(Beginning of DATA TO PROCESS)

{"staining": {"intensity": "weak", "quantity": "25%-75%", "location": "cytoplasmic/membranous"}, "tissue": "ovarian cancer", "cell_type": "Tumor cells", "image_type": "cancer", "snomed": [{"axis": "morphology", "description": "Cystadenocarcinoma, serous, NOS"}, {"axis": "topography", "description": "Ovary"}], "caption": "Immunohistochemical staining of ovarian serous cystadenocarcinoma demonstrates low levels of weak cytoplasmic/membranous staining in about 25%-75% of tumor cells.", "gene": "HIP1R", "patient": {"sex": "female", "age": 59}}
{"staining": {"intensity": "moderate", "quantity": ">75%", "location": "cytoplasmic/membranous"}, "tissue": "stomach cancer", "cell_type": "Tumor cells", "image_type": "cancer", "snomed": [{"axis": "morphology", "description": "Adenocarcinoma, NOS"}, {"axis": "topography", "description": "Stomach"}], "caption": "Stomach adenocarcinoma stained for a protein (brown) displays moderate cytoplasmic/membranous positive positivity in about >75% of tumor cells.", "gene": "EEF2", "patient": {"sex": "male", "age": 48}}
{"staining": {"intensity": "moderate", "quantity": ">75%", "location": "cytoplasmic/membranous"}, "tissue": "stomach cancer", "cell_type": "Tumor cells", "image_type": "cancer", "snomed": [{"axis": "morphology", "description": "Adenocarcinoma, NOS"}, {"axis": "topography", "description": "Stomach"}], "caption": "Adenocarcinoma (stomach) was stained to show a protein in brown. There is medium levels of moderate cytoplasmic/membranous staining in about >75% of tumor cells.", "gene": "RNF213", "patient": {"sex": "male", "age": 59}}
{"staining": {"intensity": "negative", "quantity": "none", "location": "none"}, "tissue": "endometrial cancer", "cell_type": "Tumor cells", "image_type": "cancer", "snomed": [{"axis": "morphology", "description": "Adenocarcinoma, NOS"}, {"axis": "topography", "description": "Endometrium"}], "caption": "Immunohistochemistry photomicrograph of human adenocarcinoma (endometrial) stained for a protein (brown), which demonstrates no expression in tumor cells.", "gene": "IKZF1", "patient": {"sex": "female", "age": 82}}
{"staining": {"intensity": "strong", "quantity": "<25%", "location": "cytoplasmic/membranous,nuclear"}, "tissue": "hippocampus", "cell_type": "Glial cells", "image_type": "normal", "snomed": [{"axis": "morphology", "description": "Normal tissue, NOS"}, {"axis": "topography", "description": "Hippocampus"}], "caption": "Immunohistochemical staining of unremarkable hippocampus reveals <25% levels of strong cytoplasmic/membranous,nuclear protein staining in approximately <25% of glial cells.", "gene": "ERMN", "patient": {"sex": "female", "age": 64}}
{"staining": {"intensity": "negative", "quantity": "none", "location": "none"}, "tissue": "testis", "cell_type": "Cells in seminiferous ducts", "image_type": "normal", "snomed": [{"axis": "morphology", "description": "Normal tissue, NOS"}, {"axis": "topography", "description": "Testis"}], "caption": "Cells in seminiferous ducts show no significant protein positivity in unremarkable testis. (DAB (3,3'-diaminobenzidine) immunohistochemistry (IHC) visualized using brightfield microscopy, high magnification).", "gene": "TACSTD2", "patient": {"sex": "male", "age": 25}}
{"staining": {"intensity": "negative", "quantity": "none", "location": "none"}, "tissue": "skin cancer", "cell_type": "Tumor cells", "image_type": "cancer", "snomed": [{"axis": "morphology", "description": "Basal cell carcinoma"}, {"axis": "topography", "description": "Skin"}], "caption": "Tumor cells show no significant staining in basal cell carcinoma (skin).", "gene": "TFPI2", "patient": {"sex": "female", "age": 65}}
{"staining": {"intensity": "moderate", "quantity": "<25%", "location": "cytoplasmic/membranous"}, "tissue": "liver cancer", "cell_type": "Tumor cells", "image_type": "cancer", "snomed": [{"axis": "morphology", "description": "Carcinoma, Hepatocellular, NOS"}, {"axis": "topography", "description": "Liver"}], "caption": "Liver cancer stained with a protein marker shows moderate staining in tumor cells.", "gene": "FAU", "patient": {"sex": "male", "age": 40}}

(End of DATA TO PROCESS)

Repeat the data in full. Nothing may be dropped or altered.

[OUTPUT FOR THIS TASK]:
{"staining": {"intensity": "weak", "quantity": "25%-75%", "location": "cytoplasmic/membranous"}, "tissue": "ovarian cancer", "cell_type": "Tumor cells", "image_type": "cancer", "snomed": [{"axis": "morphology", "description": "Cystadenocarcinoma, serous, NOS"}, {"axis": "topography", "description": "Ovary"}], "caption": "Immunohistochemical staining of ovarian serous cystadenocarcinoma demonstrates low levels of weak cytoplasmic/membranous staining in about 25%-75% of tumor cells.", "gene": "HIP1R", "patient": {"sex": "female", "age": 59}}
{"staining": {"intensity": "moderate", "quantity": ">75%", "location": "cytoplasmic/membranous"}, "tissue": "stomach cancer", "cell_type": "Tumor cells", "image_type": "cancer", "snomed": [{"axis": "morphology", "description": "Adenocarcinoma, NOS"}, {"axis": "topography", "description": "Stomach"}], "caption": "Stomach adenocarcinoma stained for a protein (brown) displays moderate cytoplasmic/membranous positive positivity in about >75% of tumor cells.", "gene": "EEF2", "patient": {"sex": "male", "age": 48}}
{"staining": {"intensity": "moderate", "quantity": ">75%", "location": "cytoplasmic/membranous"}, "tissue": "stomach cancer", "cell_type": "Tumor cells", "image_type": "cancer", "snomed": [{"axis": "morphology", "description": "Adenocarcinoma, NOS"}, {"axis": "topography", "description": "Stomach"}], "caption": "Adenocarcinoma (stomach) was stained to show a protein in brown. There is medium levels of moderate cytoplasmic/membranous staining in about >75% of tumor cells.", "gene": "RNF213", "patient": {"sex": "male", "age": 59}}
{"staining": {"intensity": "negative", "quantity": "none", "location": "none"}, "tissue": "endometrial cancer", "cell_type": "Tumor cells", "image_type": "cancer", "snomed": [{"axis": "morphology", "description": "Adenocarcinoma, NOS"}, {"axis": "topography", "description": "Endometrium"}], "caption": "Immunohistochemistry photomicrograph of human adenocarcinoma (endometrial) stained for a protein (brown), which demonstrates no expression in tumor cells.", "gene": "IKZF1", "patient": {"sex": "female", "age": 82}}
{"staining": {"intensity": "strong", "quantity": "<25%", "location": "cytoplasmic/membranous,nuclear"}, "tissue": "hippocampus", "cell_type": "Glial cells", "image_type": "normal", "snomed": [{"axis": "morphology", "description": "Normal tissue, NOS"}, {"axis": "topography", "description": "Hippocampus"}], "caption": "Immunohistochemical staining of unremarkable hippocampus reveals <25% levels of strong cytoplasmic/membranous,nuclear protein staining in approximately <25% of glial cells.", "gene": "ERMN", "patient": {"sex": "female", "age": 64}}
{"staining": {"intensity": "negative", "quantity": "none", "location": "none"}, "tissue": "testis", "cell_type": "Cells in seminiferous ducts", "image_type": "normal", "snomed": [{"axis": "morphology", "description": "Normal tissue, NOS"}, {"axis": "topography", "description": "Testis"}], "caption": "Cells in seminiferous ducts show no significant protein positivity in unremarkable testis. (DAB (3,3'-diaminobenzidine) immunohistochemistry (IHC) visualized using brightfield microscopy, high magnification).", "gene": "TACSTD2", "patient": {"sex": "male", "age": 25}}
{"staining": {"intensity": "negative", "quantity": "none", "location": "none"}, "tissue": "skin cancer", "cell_type": "Tumor cells", "image_type": "cancer", "snomed": [{"axis": "morphology", "description": "Basal cell carcinoma"}, {"axis": "topography", "description": "Skin"}], "caption": "Tumor cells show no significant staining in basal cell carcinoma (skin).", "gene": "TFPI2", "patient": {"sex": "female", "age": 65}}
{"staining": {"intensity": "moderate", "quantity": "<25%", "location": "cytoplasmic/membranous"}, "tissue": "liver cancer", "cell_type": "Tumor cells", "image_type": "cancer", "snomed": [{"axis": "morphology", "description": "Carcinoma, Hepatocellular, NOS"}, {"axis": "topography", "description": "Liver"}], "caption": "Liver cancer stained with a protein marker shows moderate staining in tumor cells.", "gene": "FAU", "patient": {"sex": "male", "age": 40}}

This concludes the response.